We see more and more documentaries in which psychiatric patients are the protagonists—as if we now believe it makes sense to focus on people rather than on how the institutions that house them function (a more sensible approach than the old emphasis on the social implications of asylums, and later their closure).
What Time Is It, directed by Marta Basso and Tito Puglielli (winner of the Hera "New Talents" Prize for best Italian debut at the Bologna Biografilm Festival), is filmed in a psychiatric community in Palermo, but the film's heart belongs to three residents: Giuseppe, Ursula, and Bianca. Their stories illuminate how long, tortuous, almost endless the road to recovery can be for psychiatric patients.
It becomes clear that the old physical walls have slowly transformed into social ones. If it is so difficult to help patients reintegrate into society—the stated goal of such communities—then the risk is real: being a patient becomes an incurable condition, draining away any legitimate desire for personal growth. At the film's end, a sense of sad incompleteness lingers.
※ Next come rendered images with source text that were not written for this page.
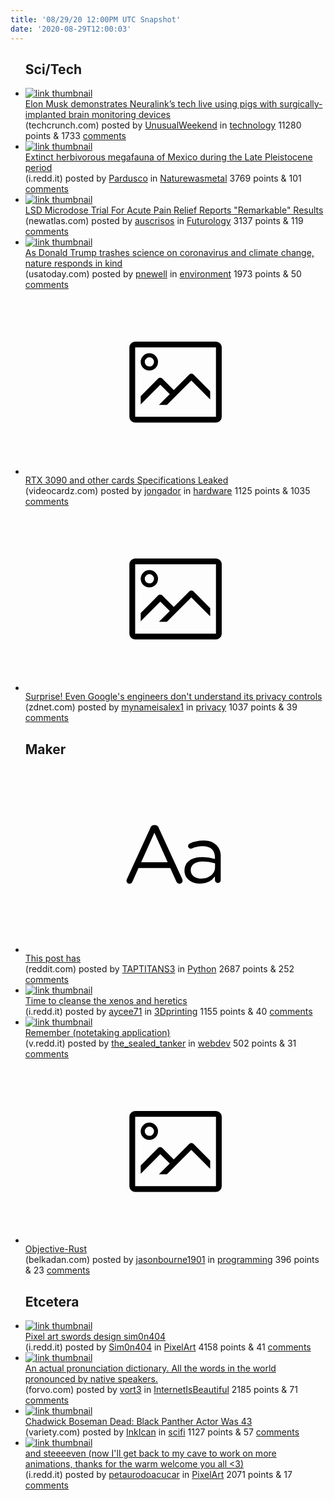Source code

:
 ```yaml
---
title: '08/29/20 12:00PM UTC Snapshot'
date: '2020-08-29T12:00:03'
---
```

<ul>
<h2>Sci/Tech</h2>

<li><a href='https://techcrunch.com/2020/08/28/elon-musk-demonstrates-neuralinks-tech-live-using-pigs-with-surgically-implanted-brain-monitoring-devices'><img src='https://b.thumbs.redditmedia.com/TAQva8bOdPvNiQTlCGNn9YQiGnSi3kYztcGub_WYh-A.jpg' alt='link thumbnail'></a><div><div class='linkTitle'><a href='https://techcrunch.com/2020/08/28/elon-musk-demonstrates-neuralinks-tech-live-using-pigs-with-surgically-implanted-brain-monitoring-devices'>Elon Musk demonstrates Neuralink’s tech live using pigs with surgically-implanted brain monitoring devices</a></div>(techcrunch.com) posted by <a href='https://www.reddit.com/user/UnusualWeekend'>UnusualWeekend</a> in <a href='https://www.reddit.com/r/technology'>technology</a> 11280 points & 1733 <a href='https://www.reddit.com/r/technology/comments/iihy88/elon_musk_demonstrates_neuralinks_tech_live_using/'>comments</a></div></li>

<li><a href='https://i.redd.it/l6d5ndqxwqj51.jpg'><img src='https://a.thumbs.redditmedia.com/ZakOEuTqMG5e6CUtGRsMHWcnQ6ZuVT27l5J9XWnCdR8.jpg' alt='link thumbnail'></a><div><div class='linkTitle'><a href='https://i.redd.it/l6d5ndqxwqj51.jpg'>Extinct herbivorous megafauna of Mexico during the Late Pleistocene period</a></div>(i.redd.it) posted by <a href='https://www.reddit.com/user/Pardusco'>Pardusco</a> in <a href='https://www.reddit.com/r/Naturewasmetal'>Naturewasmetal</a> 3769 points & 101 <a href='https://www.reddit.com/r/Naturewasmetal/comments/ii72ls/extinct_herbivorous_megafauna_of_mexico_during/'>comments</a></div></li>

<li><a href='https://newatlas.com/science/trial-lsd-microdoses-acute-pain-study-results/'><img src='https://b.thumbs.redditmedia.com/FH3ySMKF81YcpA6Hp7YxQqHf1gj-tSX3tW0Q_Akh8yg.jpg' alt='link thumbnail'></a><div><div class='linkTitle'><a href='https://newatlas.com/science/trial-lsd-microdoses-acute-pain-study-results/'>LSD Microdose Trial For Acute Pain Relief Reports "Remarkable" Results</a></div>(newatlas.com) posted by <a href='https://www.reddit.com/user/auscrisos'>auscrisos</a> in <a href='https://www.reddit.com/r/Futurology'>Futurology</a> 3137 points & 119 <a href='https://www.reddit.com/r/Futurology/comments/iifd66/lsd_microdose_trial_for_acute_pain_relief_reports/'>comments</a></div></li>

<li><a href='https://www.usatoday.com/story/opinion/todaysdebate/2020/08/27/trump-trashes-science-coronavirus-climate-nature-responds-editorials-debates/5640070002/?utm_campaign=Hot%20News&amp;utm_medium=email&amp;_hsmi=94133008&amp;_hsenc=p2ANqtz-_49LIq8vodbLi_ZVNWgctoxdoYRNKX5a-Q1lqqJBqhb5yk9l7N4bcmfocFftTNXDCt-LhzD-beMhr1699C5nfSPCghnw&amp;utm_content=94133008&amp;utm_source=hs_email'><img src='https://b.thumbs.redditmedia.com/6hGnA9oEv9VFyY3aQNOE3mE2OO6wxkut63Ge5180C3M.jpg' alt='link thumbnail'></a><div><div class='linkTitle'><a href='https://www.usatoday.com/story/opinion/todaysdebate/2020/08/27/trump-trashes-science-coronavirus-climate-nature-responds-editorials-debates/5640070002/?utm_campaign=Hot%20News&amp;utm_medium=email&amp;_hsmi=94133008&amp;_hsenc=p2ANqtz-_49LIq8vodbLi_ZVNWgctoxdoYRNKX5a-Q1lqqJBqhb5yk9l7N4bcmfocFftTNXDCt-LhzD-beMhr1699C5nfSPCghnw&amp;utm_content=94133008&amp;utm_source=hs_email'>As Donald Trump trashes science on coronavirus and climate change, nature responds in kind</a></div>(usatoday.com) posted by <a href='https://www.reddit.com/user/pnewell'>pnewell</a> in <a href='https://www.reddit.com/r/environment'>environment</a> 1973 points & 50 <a href='https://www.reddit.com/r/environment/comments/ii6vrr/as_donald_trump_trashes_science_on_coronavirus/'>comments</a></div></li>

<li><a href='https://videocardz.com/newz/nvidia-geforce-rtx-3090-and-geforce-rtx-3080-specifications-leaked'><svg version='1.1' viewBox='-34 -14 104 64' preserveAspectRatio='xMidYMid meet' xmlns='http://www.w3.org/2000/svg' xmlns:xlink='http://www.w3.org/1999/xlink'>
    <title>link thumbnail</title>
    <path d='M32,4H4A2,2,0,0,0,2,6V30a2,2,0,0,0,2,2H32a2,2,0,0,0,2-2V6A2,2,0,0,0,32,4ZM4,30V6H32V30Z'></path>
    <path d='M8.92,14a3,3,0,1,0-3-3A3,3,0,0,0,8.92,14Zm0-4.6A1.6,1.6,0,1,1,7.33,11,1.6,1.6,0,0,1,8.92,9.41Z'></path>
    <path d='M22.78,15.37l-5.4,5.4-4-4a1,1,0,0,0-1.41,0L5.92,22.9v2.83l6.79-6.79L16,22.18l-3.75,3.75H15l8.45-8.45L30,24V21.18l-5.81-5.81A1,1,0,0,0,22.78,15.37Z'></path>
    </svg></a><div><div class='linkTitle'><a href='https://videocardz.com/newz/nvidia-geforce-rtx-3090-and-geforce-rtx-3080-specifications-leaked'>RTX 3090 and other cards Specifications Leaked</a></div>(videocardz.com) posted by <a href='https://www.reddit.com/user/jongador'>jongador</a> in <a href='https://www.reddit.com/r/hardware'>hardware</a> 1125 points & 1035 <a href='https://www.reddit.com/r/hardware/comments/ii61di/rtx_3090_and_other_cards_specifications_leaked/'>comments</a></div></li>

<li><a href='https://www.zdnet.com/article/surprise-even-googles-engineers-dont-understand-its-privacy-controls/'><svg version='1.1' viewBox='-34 -14 104 64' preserveAspectRatio='xMidYMid meet' xmlns='http://www.w3.org/2000/svg' xmlns:xlink='http://www.w3.org/1999/xlink'>
    <title>link thumbnail</title>
    <path d='M32,4H4A2,2,0,0,0,2,6V30a2,2,0,0,0,2,2H32a2,2,0,0,0,2-2V6A2,2,0,0,0,32,4ZM4,30V6H32V30Z'></path>
    <path d='M8.92,14a3,3,0,1,0-3-3A3,3,0,0,0,8.92,14Zm0-4.6A1.6,1.6,0,1,1,7.33,11,1.6,1.6,0,0,1,8.92,9.41Z'></path>
    <path d='M22.78,15.37l-5.4,5.4-4-4a1,1,0,0,0-1.41,0L5.92,22.9v2.83l6.79-6.79L16,22.18l-3.75,3.75H15l8.45-8.45L30,24V21.18l-5.81-5.81A1,1,0,0,0,22.78,15.37Z'></path>
    </svg></a><div><div class='linkTitle'><a href='https://www.zdnet.com/article/surprise-even-googles-engineers-dont-understand-its-privacy-controls/'>Surprise! Even Google's engineers don't understand its privacy controls</a></div>(zdnet.com) posted by <a href='https://www.reddit.com/user/mynameisalex1'>mynameisalex1</a> in <a href='https://www.reddit.com/r/privacy'>privacy</a> 1037 points & 39 <a href='https://www.reddit.com/r/privacy/comments/iib5jz/surprise_even_googles_engineers_dont_understand/'>comments</a></div></li>

<h2>Maker</h2>

<li><a href='https://www.reddit.com/r/Python/comments/iiamfv/this_post_has/'><svg version='1.1' viewBox='-34 -12 104 64' preserveAspectRatio='xMidYMid slice' xmlns='http://www.w3.org/2000/svg' xmlns:xlink='http://www.w3.org/1999/xlink'>
    <title>text link thumbnail</title>
    <path d='M12.19,8.84a1.45,1.45,0,0,0-1.4-1h-.12a1.46,1.46,0,0,0-1.42,1L1.14,26.56a1.29,1.29,0,0,0-.14.59,1,1,0,0,0,1,1,1.12,1.12,0,0,0,1.08-.77l2.08-4.65h11l2.08,4.59a1.24,1.24,0,0,0,1.12.83,1.08,1.08,0,0,0,1.08-1.08,1.64,1.64,0,0,0-.14-.57ZM6.08,20.71l4.59-10.22,4.6,10.22Z'>
    </path>
    <path d='M32.24,14.78A6.35,6.35,0,0,0,27.6,13.2a11.36,11.36,0,0,0-4.7,1,1,1,0,0,0-.58.89,1,1,0,0,0,.94.92,1.23,1.23,0,0,0,.39-.08,8.87,8.87,0,0,1,3.72-.81c2.7,0,4.28,1.33,4.28,3.92v.5a15.29,15.29,0,0,0-4.42-.61c-3.64,0-6.14,1.61-6.14,4.64v.05c0,2.95,2.7,4.48,5.37,4.48a6.29,6.29,0,0,0,5.19-2.48V26.9a1,1,0,0,0,1,1,1,1,0,0,0,1-1.06V19A5.71,5.71,0,0,0,32.24,14.78Zm-.56,7.7c0,2.28-2.17,3.89-4.81,3.89-1.94,0-3.61-1.06-3.61-2.86v-.06c0-1.8,1.5-3,4.2-3a15.2,15.2,0,0,1,4.22.61Z'>
    </path>
    </svg></a><div><div class='linkTitle'><a href='https://www.reddit.com/r/Python/comments/iiamfv/this_post_has/'>This post has</a></div>(reddit.com) posted by <a href='https://www.reddit.com/user/TAPTITANS3'>TAPTITANS3</a> in <a href='https://www.reddit.com/r/Python'>Python</a> 2687 points & 252 <a href='https://www.reddit.com/r/Python/comments/iiamfv/this_post_has/'>comments</a></div></li>

<li><a href='https://i.redd.it/fn2c8rhswtj51.jpg'><img src='https://b.thumbs.redditmedia.com/oY_7ureu6GxGhspRvS3OIYKSO-952sVRbmMB5lJIu-Q.jpg' alt='link thumbnail'></a><div><div class='linkTitle'><a href='https://i.redd.it/fn2c8rhswtj51.jpg'>Time to cleanse the xenos and heretics</a></div>(i.redd.it) posted by <a href='https://www.reddit.com/user/aycee71'>aycee71</a> in <a href='https://www.reddit.com/r/3Dprinting'>3Dprinting</a> 1155 points & 40 <a href='https://www.reddit.com/r/3Dprinting/comments/iii4bb/time_to_cleanse_the_xenos_and_heretics/'>comments</a></div></li>

<li><a href='https://v.redd.it/vag4zfj5guj51'><img src='https://b.thumbs.redditmedia.com/EgriGqrJ44We-J_C2WSsT7KaBSdASTw0QHGIrE1WvKk.jpg' alt='link thumbnail'></a><div><div class='linkTitle'><a href='https://v.redd.it/vag4zfj5guj51'>Remember (notetaking application)</a></div>(v.redd.it) posted by <a href='https://www.reddit.com/user/the_sealed_tanker'>the_sealed_tanker</a> in <a href='https://www.reddit.com/r/webdev'>webdev</a> 502 points & 31 <a href='https://www.reddit.com/r/webdev/comments/iijqyy/remember_notetaking_application/'>comments</a></div></li>

<li><a href='https://belkadan.com/blog/2020/08/Objective-Rust/'><svg version='1.1' viewBox='-34 -14 104 64' preserveAspectRatio='xMidYMid meet' xmlns='http://www.w3.org/2000/svg' xmlns:xlink='http://www.w3.org/1999/xlink'>
    <title>link thumbnail</title>
    <path d='M32,4H4A2,2,0,0,0,2,6V30a2,2,0,0,0,2,2H32a2,2,0,0,0,2-2V6A2,2,0,0,0,32,4ZM4,30V6H32V30Z'></path>
    <path d='M8.92,14a3,3,0,1,0-3-3A3,3,0,0,0,8.92,14Zm0-4.6A1.6,1.6,0,1,1,7.33,11,1.6,1.6,0,0,1,8.92,9.41Z'></path>
    <path d='M22.78,15.37l-5.4,5.4-4-4a1,1,0,0,0-1.41,0L5.92,22.9v2.83l6.79-6.79L16,22.18l-3.75,3.75H15l8.45-8.45L30,24V21.18l-5.81-5.81A1,1,0,0,0,22.78,15.37Z'></path>
    </svg></a><div><div class='linkTitle'><a href='https://belkadan.com/blog/2020/08/Objective-Rust/'>Objective-Rust</a></div>(belkadan.com) posted by <a href='https://www.reddit.com/user/jasonbourne1901'>jasonbourne1901</a> in <a href='https://www.reddit.com/r/programming'>programming</a> 396 points & 23 <a href='https://www.reddit.com/r/programming/comments/iih3dz/objectiverust/'>comments</a></div></li>

<h2>Etcetera</h2>

<li><a href='https://i.redd.it/vcnoeqi6fsj51.png'><img src='https://b.thumbs.redditmedia.com/N9WqhryICcjasHkXV5tz4n9rW0_expQl6Z0r00-LvBQ.jpg' alt='link thumbnail'></a><div><div class='linkTitle'><a href='https://i.redd.it/vcnoeqi6fsj51.png'>Pixel art swords design sim0n404</a></div>(i.redd.it) posted by <a href='https://www.reddit.com/user/Sim0n404'>Sim0n404</a> in <a href='https://www.reddit.com/r/PixelArt'>PixelArt</a> 4158 points & 41 <a href='https://www.reddit.com/r/PixelArt/comments/iicpk8/pixel_art_swords_design_sim0n404/'>comments</a></div></li>

<li><a href='http://forvo.com'><img src='https://b.thumbs.redditmedia.com/sNa0YXUYK77cpXUZUdjtpxQMOV1iHkx5ZDFKZVb6N-Y.jpg' alt='link thumbnail'></a><div><div class='linkTitle'><a href='http://forvo.com'>An actual pronunciation dictionary. All the words in the world pronounced by native speakers.</a></div>(forvo.com) posted by <a href='https://www.reddit.com/user/vort3'>vort3</a> in <a href='https://www.reddit.com/r/InternetIsBeautiful'>InternetIsBeautiful</a> 2185 points & 71 <a href='https://www.reddit.com/r/InternetIsBeautiful/comments/iihc1g/an_actual_pronunciation_dictionary_all_the_words/'>comments</a></div></li>

<li><a href='https://variety.com/2020/film/news/chadwick-boseman-dead-dies-black-panther-1234753232/'><img src='https://b.thumbs.redditmedia.com/OlfZE6Fut22RmAYfN1qj3oH2xi6q947YuQTmwE2v-hQ.jpg' alt='link thumbnail'></a><div><div class='linkTitle'><a href='https://variety.com/2020/film/news/chadwick-boseman-dead-dies-black-panther-1234753232/'>Chadwick Boseman Dead: Black Panther Actor Was 43</a></div>(variety.com) posted by <a href='https://www.reddit.com/user/InkIcan'>InkIcan</a> in <a href='https://www.reddit.com/r/scifi'>scifi</a> 1127 points & 57 <a href='https://www.reddit.com/r/scifi/comments/iil209/chadwick_boseman_dead_black_panther_actor_was_43/'>comments</a></div></li>

<li><a href='https://i.redd.it/0boubrm4iqj51.gif'><img src='https://b.thumbs.redditmedia.com/uIDNcR3R-wX7Cbt-GtNzEXr5Iuebe6Wt1Z4PoQecY0M.jpg' alt='link thumbnail'></a><div><div class='linkTitle'><a href='https://i.redd.it/0boubrm4iqj51.gif'>and steeeeven (now I'll get back to my cave to work on more animations, thanks for the warm welcome you all &lt;3)</a></div>(i.redd.it) posted by <a href='https://www.reddit.com/user/petaurodoacucar'>petaurodoacucar</a> in <a href='https://www.reddit.com/r/PixelArt'>PixelArt</a> 2071 points & 17 <a href='https://www.reddit.com/r/PixelArt/comments/ii5vsr/and_steeeeven_now_ill_get_back_to_my_cave_to_work/'>comments</a></div></li>

</ul>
Yet we remember Giuseppe's hypnotic way with words, Bianca's hope that she has not wasted precious time, and Ursula's hunger for love. In the film's images, only there, do we see them free from the real and imagined boundaries of their condition.
A thread of hope, by contrast, runs through the Sandwork Expressive therapeutic method developed by Jungian psychologist Eva Pattis Zoja, whom filmmaker Andrea Deaglio profiles in A Million Grains of Sand (Biografilm Italia competition).
The children who are allowed to express themselves through a sandbox and colored miniatures have endured enormous trauma: they survived war in the Donbas, the Yazidi genocide, the Sichuan earthquake. Their minds are wounded; some have lost the ability to speak. This non-verbal therapy offers them a form of visual and symbolic expression that, session after session, works toward healing. A sequence of photographs showing their compositions reveals first the processing of personally lived traumatic events, then the search for solutions, and finally a renewed momentum toward the future.
Pattis Zoja's life contains an eerie coincidence. Some old letters reveal that her mother's first love died in the Donbas during World War II. And it is in the Donbas that Pattis Zoja has helped so many children—often working alongside local psychologists—since 2014, when war broke out, and again after the Russian invasion of 2022, when many fled, some to Italy. A red thread connects wars distant in time yet close in space, with an intriguing parallel: how humans in every era can overcome the trauma that war inflicts.
Less often told, but no less devastating, is the story of young people in Nagorno-Karabakh, a region inhabited by Armenians but claimed by Azerbaijan. In Jardin Noir (International Biografilm Competition), filmmaker Alexis Pazoumian follows several young people there through the final exodus of the Armenian population from the lands they called home. The youngest suffer through constant displacement and the interruption of friendships; those of draft age pay a physical price—Erik loses a leg to shrapnel. War leaves wounds that do not easily close. The hardest challenge is to ensure that war alone does not define the entire existence of those who have lived through it. And there is no better perspective from which to remember this than that of the young.